(Beginning of DATA TO PROCESS)

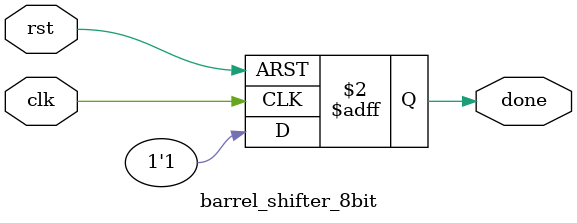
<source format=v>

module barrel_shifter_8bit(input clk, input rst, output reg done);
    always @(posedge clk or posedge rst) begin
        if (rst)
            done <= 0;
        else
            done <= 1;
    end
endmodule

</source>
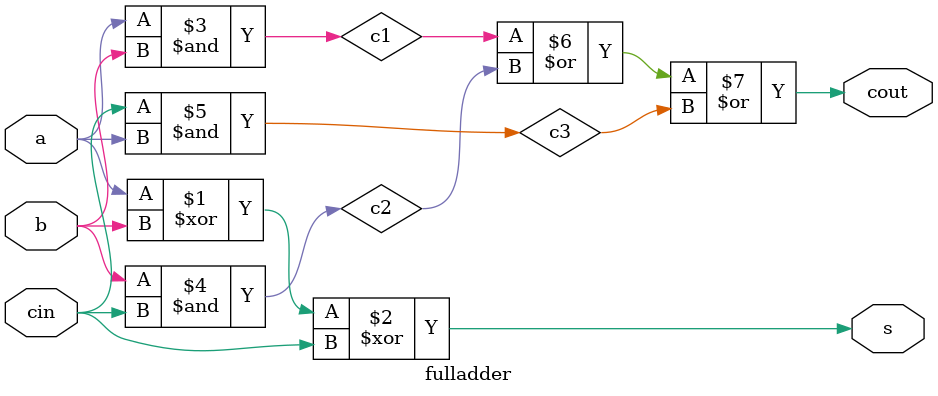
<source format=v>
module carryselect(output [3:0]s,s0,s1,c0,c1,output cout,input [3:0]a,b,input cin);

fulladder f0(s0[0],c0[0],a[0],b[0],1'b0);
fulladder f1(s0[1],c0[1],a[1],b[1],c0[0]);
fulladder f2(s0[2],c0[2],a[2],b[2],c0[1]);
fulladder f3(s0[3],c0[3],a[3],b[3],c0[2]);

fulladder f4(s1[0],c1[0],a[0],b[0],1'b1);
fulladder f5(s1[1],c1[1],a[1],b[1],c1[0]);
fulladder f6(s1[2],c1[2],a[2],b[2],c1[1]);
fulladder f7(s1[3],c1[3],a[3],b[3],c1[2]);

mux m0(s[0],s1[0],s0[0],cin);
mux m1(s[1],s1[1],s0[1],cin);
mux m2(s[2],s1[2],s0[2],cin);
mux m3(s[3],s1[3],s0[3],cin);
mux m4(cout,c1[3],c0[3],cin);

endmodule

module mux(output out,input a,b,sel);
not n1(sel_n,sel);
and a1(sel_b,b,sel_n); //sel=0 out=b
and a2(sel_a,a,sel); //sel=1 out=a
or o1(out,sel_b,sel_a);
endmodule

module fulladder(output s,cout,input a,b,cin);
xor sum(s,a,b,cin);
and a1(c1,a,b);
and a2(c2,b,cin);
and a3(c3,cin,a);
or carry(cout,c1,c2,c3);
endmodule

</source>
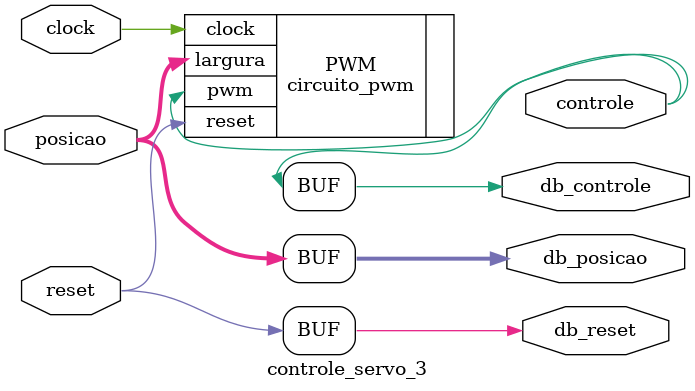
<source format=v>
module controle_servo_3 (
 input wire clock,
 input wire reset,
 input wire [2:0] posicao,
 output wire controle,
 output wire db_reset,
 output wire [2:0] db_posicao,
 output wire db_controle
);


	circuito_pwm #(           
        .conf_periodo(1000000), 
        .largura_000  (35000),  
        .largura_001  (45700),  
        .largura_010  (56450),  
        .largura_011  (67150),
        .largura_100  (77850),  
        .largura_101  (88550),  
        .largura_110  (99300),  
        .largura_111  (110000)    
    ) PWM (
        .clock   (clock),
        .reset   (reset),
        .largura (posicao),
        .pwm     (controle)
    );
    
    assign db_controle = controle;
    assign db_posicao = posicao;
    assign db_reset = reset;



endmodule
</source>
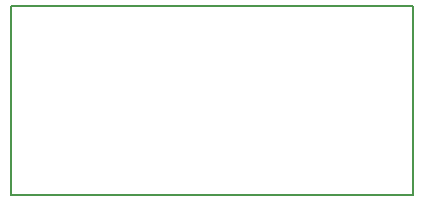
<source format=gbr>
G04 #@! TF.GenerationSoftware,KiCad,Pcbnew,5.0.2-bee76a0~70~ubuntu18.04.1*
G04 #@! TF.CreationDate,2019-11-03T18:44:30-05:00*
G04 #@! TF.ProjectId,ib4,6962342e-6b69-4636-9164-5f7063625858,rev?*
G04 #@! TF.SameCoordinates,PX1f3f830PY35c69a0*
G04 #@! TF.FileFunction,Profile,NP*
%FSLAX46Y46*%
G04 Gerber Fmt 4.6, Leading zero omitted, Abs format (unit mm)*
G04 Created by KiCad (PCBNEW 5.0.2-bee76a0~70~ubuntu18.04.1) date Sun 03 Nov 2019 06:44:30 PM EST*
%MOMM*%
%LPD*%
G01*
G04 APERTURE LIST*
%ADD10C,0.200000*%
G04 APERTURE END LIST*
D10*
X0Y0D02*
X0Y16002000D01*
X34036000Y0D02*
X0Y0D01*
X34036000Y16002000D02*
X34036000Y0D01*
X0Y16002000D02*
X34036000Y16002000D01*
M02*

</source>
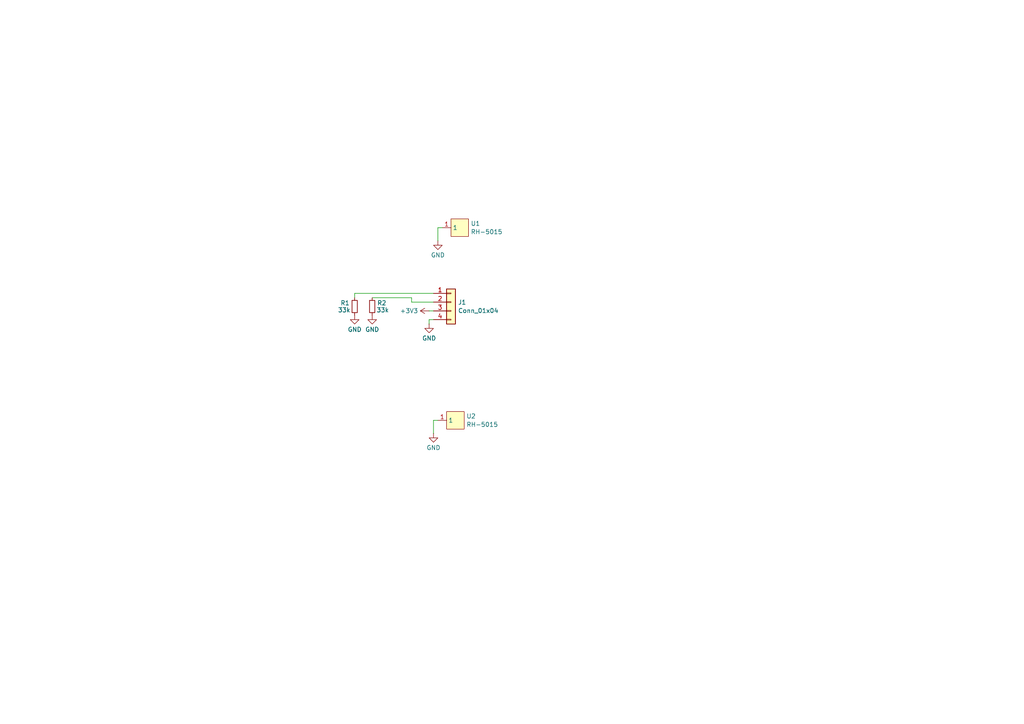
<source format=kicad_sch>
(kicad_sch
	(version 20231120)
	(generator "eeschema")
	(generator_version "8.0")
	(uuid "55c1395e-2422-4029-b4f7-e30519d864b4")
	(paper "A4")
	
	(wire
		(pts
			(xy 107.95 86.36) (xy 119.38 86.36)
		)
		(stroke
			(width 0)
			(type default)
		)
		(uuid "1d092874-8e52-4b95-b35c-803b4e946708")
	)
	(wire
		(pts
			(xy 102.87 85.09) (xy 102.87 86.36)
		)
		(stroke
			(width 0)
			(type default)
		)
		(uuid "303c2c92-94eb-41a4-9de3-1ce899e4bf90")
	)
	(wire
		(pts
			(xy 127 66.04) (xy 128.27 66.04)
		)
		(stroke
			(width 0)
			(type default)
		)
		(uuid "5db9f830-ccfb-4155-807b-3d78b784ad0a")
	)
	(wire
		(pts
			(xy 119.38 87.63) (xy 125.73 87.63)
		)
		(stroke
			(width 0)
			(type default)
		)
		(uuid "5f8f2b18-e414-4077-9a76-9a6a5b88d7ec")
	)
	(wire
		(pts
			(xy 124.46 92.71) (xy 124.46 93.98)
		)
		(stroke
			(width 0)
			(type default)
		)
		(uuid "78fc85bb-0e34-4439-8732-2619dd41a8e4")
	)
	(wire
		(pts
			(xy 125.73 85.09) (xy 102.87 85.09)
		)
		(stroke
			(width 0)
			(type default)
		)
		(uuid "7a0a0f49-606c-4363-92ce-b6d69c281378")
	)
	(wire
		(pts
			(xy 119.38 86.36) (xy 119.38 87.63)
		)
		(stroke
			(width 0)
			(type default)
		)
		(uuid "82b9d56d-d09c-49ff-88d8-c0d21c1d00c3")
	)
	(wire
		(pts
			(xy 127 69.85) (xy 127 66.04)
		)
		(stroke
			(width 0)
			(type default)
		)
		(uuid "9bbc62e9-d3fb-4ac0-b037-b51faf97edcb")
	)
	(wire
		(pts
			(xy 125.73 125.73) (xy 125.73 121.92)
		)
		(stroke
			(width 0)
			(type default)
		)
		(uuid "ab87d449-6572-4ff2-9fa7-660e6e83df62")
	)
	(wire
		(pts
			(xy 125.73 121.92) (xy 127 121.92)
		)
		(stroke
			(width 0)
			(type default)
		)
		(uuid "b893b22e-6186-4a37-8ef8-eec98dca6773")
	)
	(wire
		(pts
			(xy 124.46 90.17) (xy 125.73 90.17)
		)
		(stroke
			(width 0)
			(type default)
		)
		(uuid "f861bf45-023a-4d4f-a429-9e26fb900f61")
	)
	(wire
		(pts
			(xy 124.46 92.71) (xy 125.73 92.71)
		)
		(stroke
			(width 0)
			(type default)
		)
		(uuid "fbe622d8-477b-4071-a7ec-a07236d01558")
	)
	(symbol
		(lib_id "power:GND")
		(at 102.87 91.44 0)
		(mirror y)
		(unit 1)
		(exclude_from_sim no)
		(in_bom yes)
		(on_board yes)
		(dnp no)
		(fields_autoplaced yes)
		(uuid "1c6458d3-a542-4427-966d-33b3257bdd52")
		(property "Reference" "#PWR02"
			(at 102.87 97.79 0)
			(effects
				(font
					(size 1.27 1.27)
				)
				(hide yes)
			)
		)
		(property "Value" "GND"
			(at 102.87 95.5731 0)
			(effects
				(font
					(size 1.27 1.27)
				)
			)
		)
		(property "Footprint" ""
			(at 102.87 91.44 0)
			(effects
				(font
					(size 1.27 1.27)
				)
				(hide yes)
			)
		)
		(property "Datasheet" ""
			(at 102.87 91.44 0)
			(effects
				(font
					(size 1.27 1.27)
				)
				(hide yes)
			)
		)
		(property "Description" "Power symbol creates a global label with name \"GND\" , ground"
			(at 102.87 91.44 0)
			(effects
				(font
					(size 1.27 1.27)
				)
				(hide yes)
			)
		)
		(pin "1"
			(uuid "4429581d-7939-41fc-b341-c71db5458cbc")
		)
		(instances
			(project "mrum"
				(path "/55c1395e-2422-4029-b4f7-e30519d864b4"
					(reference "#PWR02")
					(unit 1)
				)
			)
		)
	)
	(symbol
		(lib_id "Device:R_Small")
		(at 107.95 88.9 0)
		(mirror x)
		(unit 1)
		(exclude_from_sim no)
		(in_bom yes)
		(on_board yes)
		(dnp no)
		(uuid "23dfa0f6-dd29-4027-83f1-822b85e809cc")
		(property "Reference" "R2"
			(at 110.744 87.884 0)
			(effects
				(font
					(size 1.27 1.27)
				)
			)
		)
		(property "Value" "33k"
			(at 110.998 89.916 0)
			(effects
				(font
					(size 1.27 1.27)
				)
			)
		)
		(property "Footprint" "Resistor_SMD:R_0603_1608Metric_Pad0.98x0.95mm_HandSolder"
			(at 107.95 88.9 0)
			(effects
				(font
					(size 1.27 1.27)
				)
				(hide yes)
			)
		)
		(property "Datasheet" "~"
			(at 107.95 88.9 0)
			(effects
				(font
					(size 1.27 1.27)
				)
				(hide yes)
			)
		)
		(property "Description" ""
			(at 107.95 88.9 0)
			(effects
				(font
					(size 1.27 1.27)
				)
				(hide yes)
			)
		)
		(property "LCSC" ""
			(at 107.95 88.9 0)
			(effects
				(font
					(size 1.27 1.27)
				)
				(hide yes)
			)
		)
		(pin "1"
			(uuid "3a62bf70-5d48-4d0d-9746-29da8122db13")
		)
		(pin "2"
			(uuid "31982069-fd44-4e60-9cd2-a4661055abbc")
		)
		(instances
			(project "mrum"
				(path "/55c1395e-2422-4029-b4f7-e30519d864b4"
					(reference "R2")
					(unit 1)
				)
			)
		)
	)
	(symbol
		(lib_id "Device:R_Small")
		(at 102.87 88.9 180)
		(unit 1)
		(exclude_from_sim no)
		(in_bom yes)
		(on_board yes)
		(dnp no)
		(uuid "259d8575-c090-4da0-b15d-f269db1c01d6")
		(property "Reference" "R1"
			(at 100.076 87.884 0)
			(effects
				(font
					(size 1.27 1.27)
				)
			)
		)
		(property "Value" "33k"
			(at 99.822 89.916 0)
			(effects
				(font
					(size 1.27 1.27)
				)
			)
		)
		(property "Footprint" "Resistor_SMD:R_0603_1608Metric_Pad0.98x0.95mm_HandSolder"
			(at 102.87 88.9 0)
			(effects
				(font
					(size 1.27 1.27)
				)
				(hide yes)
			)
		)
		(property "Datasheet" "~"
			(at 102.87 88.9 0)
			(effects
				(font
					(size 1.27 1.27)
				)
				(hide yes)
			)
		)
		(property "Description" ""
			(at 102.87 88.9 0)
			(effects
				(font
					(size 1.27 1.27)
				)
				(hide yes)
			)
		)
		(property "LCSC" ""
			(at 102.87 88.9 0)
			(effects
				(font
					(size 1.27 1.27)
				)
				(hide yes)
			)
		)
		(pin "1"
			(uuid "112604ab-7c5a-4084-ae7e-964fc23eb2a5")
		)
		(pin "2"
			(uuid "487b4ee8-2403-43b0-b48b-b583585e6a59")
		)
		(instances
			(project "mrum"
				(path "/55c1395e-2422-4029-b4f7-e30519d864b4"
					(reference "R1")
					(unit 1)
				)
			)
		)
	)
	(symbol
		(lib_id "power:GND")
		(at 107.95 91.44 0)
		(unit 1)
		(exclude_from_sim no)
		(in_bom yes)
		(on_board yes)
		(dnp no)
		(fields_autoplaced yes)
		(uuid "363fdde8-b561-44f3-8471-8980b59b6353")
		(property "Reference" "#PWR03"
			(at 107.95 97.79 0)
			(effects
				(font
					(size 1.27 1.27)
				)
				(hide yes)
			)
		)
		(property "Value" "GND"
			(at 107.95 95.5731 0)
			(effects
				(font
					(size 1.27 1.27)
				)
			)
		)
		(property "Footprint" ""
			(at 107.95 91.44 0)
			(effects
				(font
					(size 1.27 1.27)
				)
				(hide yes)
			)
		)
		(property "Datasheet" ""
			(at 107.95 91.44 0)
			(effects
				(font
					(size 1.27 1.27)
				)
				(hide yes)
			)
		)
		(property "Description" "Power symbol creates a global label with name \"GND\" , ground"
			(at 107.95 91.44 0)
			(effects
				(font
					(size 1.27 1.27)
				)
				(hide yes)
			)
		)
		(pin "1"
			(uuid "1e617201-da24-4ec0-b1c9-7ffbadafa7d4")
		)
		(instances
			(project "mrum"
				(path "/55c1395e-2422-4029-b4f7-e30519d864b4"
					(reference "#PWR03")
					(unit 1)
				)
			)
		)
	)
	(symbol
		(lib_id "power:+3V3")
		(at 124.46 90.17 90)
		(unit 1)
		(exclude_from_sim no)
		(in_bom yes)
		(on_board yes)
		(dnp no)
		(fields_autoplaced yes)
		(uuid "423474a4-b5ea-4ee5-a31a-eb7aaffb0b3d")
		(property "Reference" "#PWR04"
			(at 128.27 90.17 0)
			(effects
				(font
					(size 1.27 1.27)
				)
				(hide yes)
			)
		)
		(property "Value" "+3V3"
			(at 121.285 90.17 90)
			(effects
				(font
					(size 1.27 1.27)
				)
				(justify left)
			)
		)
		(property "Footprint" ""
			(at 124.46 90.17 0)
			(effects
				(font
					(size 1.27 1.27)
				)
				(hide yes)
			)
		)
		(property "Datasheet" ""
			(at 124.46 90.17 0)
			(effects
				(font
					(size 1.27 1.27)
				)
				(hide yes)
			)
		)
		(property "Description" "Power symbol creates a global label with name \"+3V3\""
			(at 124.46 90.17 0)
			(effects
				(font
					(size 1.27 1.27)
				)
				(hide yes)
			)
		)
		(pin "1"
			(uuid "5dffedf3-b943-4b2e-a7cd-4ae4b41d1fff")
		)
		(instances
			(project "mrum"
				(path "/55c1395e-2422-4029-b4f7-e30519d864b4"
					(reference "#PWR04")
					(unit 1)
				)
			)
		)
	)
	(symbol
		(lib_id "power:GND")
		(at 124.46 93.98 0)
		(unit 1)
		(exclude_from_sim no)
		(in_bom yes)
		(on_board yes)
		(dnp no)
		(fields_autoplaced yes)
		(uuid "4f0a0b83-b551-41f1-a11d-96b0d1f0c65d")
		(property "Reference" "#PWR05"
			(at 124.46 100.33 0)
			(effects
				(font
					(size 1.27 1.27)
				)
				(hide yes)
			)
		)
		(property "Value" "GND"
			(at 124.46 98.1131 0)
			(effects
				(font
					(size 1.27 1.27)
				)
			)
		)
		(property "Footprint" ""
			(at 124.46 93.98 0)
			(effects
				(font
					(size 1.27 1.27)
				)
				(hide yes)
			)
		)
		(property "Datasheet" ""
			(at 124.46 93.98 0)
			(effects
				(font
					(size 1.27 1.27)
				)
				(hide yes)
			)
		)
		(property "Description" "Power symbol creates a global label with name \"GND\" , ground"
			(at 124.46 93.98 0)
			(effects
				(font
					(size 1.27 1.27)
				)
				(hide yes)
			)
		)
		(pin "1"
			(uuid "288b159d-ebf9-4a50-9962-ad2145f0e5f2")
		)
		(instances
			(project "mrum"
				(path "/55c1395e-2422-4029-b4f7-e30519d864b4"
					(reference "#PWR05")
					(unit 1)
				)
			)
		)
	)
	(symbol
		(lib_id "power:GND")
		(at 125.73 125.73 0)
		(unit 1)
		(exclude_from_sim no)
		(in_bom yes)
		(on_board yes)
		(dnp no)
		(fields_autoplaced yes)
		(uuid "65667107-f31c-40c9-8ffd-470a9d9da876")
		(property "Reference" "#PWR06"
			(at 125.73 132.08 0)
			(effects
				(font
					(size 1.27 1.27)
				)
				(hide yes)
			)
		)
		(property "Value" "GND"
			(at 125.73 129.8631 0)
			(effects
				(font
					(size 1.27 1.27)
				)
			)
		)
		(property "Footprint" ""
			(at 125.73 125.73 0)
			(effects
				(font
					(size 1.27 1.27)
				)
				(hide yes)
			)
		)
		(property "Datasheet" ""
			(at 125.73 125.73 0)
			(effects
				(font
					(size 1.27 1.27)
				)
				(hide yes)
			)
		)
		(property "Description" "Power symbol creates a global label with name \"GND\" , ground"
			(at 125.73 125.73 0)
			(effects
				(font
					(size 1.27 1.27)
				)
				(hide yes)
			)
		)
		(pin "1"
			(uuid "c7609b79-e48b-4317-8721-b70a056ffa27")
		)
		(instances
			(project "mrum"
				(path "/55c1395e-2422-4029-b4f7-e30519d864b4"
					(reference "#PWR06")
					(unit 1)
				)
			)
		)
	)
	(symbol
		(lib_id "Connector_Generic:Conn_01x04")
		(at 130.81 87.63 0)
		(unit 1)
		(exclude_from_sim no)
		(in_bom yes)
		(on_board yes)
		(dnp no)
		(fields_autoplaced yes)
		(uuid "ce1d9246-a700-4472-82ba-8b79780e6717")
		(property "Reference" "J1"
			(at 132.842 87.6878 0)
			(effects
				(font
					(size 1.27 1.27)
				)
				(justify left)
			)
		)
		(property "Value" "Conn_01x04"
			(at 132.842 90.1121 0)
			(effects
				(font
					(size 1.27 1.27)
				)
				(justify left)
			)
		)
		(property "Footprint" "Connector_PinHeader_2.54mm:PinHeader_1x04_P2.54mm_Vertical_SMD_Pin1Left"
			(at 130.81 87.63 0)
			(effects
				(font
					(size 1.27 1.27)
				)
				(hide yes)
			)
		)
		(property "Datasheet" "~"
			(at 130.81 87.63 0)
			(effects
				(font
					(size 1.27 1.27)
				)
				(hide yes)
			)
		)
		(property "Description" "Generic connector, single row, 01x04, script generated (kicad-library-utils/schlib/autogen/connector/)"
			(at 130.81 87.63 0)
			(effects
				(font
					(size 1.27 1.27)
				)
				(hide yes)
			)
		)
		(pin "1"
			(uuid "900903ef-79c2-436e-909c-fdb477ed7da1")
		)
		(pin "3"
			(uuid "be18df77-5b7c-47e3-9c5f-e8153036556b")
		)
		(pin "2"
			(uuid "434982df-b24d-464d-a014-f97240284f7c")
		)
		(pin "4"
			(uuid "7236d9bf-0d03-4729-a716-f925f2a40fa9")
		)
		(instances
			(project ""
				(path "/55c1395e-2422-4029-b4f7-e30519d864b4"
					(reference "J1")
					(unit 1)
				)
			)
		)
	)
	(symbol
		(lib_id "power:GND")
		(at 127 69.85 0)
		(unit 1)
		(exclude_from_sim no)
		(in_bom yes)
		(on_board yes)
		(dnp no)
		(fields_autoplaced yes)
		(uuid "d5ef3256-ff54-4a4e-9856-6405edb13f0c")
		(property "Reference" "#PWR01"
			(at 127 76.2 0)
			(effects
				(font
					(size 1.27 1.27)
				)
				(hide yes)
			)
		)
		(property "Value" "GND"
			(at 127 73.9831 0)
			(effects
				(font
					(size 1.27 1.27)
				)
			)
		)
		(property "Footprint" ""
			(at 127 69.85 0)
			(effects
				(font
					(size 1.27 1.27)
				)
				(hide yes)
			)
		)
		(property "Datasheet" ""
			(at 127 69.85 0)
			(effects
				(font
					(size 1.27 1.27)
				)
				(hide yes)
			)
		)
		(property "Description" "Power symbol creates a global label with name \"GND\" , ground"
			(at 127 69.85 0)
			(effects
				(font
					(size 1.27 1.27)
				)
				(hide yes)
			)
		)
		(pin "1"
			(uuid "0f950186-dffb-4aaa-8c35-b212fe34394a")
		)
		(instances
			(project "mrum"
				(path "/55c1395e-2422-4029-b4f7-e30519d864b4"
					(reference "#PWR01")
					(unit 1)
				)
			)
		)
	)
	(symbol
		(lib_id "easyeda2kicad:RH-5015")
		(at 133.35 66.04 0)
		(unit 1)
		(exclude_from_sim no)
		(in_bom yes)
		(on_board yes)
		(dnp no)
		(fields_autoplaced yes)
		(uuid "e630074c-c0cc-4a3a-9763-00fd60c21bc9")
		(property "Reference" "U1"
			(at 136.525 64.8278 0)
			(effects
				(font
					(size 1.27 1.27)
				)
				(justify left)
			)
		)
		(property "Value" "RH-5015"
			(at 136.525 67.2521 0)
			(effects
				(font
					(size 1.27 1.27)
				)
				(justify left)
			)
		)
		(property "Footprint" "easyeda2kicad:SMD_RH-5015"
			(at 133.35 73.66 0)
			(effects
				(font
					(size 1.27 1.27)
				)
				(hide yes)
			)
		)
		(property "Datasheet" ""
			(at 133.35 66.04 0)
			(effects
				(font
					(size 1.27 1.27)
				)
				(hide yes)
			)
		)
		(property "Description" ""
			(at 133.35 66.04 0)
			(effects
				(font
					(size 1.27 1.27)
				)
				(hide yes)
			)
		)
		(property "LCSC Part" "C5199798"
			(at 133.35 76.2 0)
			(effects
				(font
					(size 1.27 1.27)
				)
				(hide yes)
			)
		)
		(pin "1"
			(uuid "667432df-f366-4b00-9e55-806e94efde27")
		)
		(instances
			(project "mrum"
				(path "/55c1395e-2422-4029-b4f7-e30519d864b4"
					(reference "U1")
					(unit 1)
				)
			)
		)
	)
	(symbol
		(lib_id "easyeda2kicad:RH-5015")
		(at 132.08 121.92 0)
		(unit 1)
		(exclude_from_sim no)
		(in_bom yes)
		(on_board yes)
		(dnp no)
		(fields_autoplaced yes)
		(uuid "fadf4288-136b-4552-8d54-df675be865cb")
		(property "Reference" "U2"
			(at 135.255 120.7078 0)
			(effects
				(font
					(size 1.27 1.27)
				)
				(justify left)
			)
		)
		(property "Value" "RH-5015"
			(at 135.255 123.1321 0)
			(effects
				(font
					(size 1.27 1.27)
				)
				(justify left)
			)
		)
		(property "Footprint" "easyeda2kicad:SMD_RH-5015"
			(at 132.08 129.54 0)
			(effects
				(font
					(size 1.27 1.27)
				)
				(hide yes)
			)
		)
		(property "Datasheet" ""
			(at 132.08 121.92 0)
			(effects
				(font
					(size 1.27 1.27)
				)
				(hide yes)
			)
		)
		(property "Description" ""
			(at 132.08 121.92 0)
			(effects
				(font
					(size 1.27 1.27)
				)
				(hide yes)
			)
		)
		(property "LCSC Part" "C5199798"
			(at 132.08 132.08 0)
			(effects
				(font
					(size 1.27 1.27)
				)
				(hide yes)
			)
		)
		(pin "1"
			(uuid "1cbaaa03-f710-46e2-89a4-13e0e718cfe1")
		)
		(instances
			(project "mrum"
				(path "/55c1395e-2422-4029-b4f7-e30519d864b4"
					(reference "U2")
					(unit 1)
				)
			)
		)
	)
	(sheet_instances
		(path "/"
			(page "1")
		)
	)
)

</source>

(End of DATA TO PROCESS)

● **WHAT TO PRODUCE**
What you should return is the exact text of every line from the top of the entries through the line with "G04 Gerber Fmt", pictures removed.

● **ANSWER BELOW**
<source format=v>

module barrel_shifter_8bit(input clk, input rst, output reg done);
    always @(posedge clk or posedge rst) begin
        if (rst)
            done <= 0;
        else
            done <= 1;
    end
endmodule

</source>
<source format=v>
module carryselect(output [3:0]s,s0,s1,c0,c1,output cout,input [3:0]a,b,input cin);

fulladder f0(s0[0],c0[0],a[0],b[0],1'b0);
fulladder f1(s0[1],c0[1],a[1],b[1],c0[0]);
fulladder f2(s0[2],c0[2],a[2],b[2],c0[1]);
fulladder f3(s0[3],c0[3],a[3],b[3],c0[2]);

fulladder f4(s1[0],c1[0],a[0],b[0],1'b1);
fulladder f5(s1[1],c1[1],a[1],b[1],c1[0]);
fulladder f6(s1[2],c1[2],a[2],b[2],c1[1]);
fulladder f7(s1[3],c1[3],a[3],b[3],c1[2]);

mux m0(s[0],s1[0],s0[0],cin);
mux m1(s[1],s1[1],s0[1],cin);
mux m2(s[2],s1[2],s0[2],cin);
mux m3(s[3],s1[3],s0[3],cin);
mux m4(cout,c1[3],c0[3],cin);

endmodule

module mux(output out,input a,b,sel);
not n1(sel_n,sel);
and a1(sel_b,b,sel_n); //sel=0 out=b
and a2(sel_a,a,sel); //sel=1 out=a
or o1(out,sel_b,sel_a);
endmodule

module fulladder(output s,cout,input a,b,cin);
xor sum(s,a,b,cin);
and a1(c1,a,b);
and a2(c2,b,cin);
and a3(c3,cin,a);
or carry(cout,c1,c2,c3);
endmodule

</source>
<source format=v>
module controle_servo_3 (
 input wire clock,
 input wire reset,
 input wire [2:0] posicao,
 output wire controle,
 output wire db_reset,
 output wire [2:0] db_posicao,
 output wire db_controle
);


	circuito_pwm #(           
        .conf_periodo(1000000), 
        .largura_000  (35000),  
        .largura_001  (45700),  
        .largura_010  (56450),  
        .largura_011  (67150),
        .largura_100  (77850),  
        .largura_101  (88550),  
        .largura_110  (99300),  
        .largura_111  (110000)    
    ) PWM (
        .clock   (clock),
        .reset   (reset),
        .largura (posicao),
        .pwm     (controle)
    );
    
    assign db_controle = controle;
    assign db_posicao = posicao;
    assign db_reset = reset;



endmodule
</source>
<source format=gbr>
G04 #@! TF.GenerationSoftware,KiCad,Pcbnew,5.0.2-bee76a0~70~ubuntu18.04.1*
G04 #@! TF.CreationDate,2019-11-03T18:44:30-05:00*
G04 #@! TF.ProjectId,ib4,6962342e-6b69-4636-9164-5f7063625858,rev?*
G04 #@! TF.SameCoordinates,PX1f3f830PY35c69a0*
G04 #@! TF.FileFunction,Profile,NP*
%FSLAX46Y46*%
G04 Gerber Fmt 4.6, Leading zero omitted, Abs format (unit mm)*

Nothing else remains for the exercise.